Staff noted environmental and historic‑resource screening: county archaeological‑probability mapping flagged portions of the general area as a higher probability zone, but the petitioner supplied a Phase I cultural resources survey that found no cultural or historic materials in the survey area. The petitioner also reported they met with Utica Township on June 9 and the township acknowledged the application and indicated support in the township form included in the packet.

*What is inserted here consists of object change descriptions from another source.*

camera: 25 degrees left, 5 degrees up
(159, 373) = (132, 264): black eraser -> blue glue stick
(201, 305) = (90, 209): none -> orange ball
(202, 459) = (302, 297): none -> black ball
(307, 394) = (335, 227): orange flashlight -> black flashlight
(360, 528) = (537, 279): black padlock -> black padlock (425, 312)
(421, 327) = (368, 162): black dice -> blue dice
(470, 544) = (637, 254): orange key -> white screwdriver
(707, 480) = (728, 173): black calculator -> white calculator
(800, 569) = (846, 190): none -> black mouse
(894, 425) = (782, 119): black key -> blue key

A number of commissioners and the petitioner discussed notification and interference issues. Eric said notices went to landowners beyond the ordinance minimum (staff used about a half‑mile radius though the zoning ordinance/state minimum is a quarter mile) and that mailed packets included a GIS map and ordinance references. Commissioners asked about interference and the burden of proof for any interference complaints; staff characterized the interference condition as an older model condition and noted the Federal Communications Commission regulates emissions and equipment to prevent interference. Sean said the radios typically run between about 20 and 30 watts, not the high‑power levels used by broadcast stations.
Environmental review: the petitioners and consultant said that NEPA review and state historic preservation and tribal consultations had been started. The consultant cautioned the NEPA review could return comments or require changes but said the reviews were in progress.
Outcome and next steps: a commissioner moved to recommend approval with the findings of fact and the conditions prepared by staff; the motion passed by roll call (8-0). The commission chair noted the matter will be scheduled for consideration by the County Board on Sept. 9 at 9 a.m.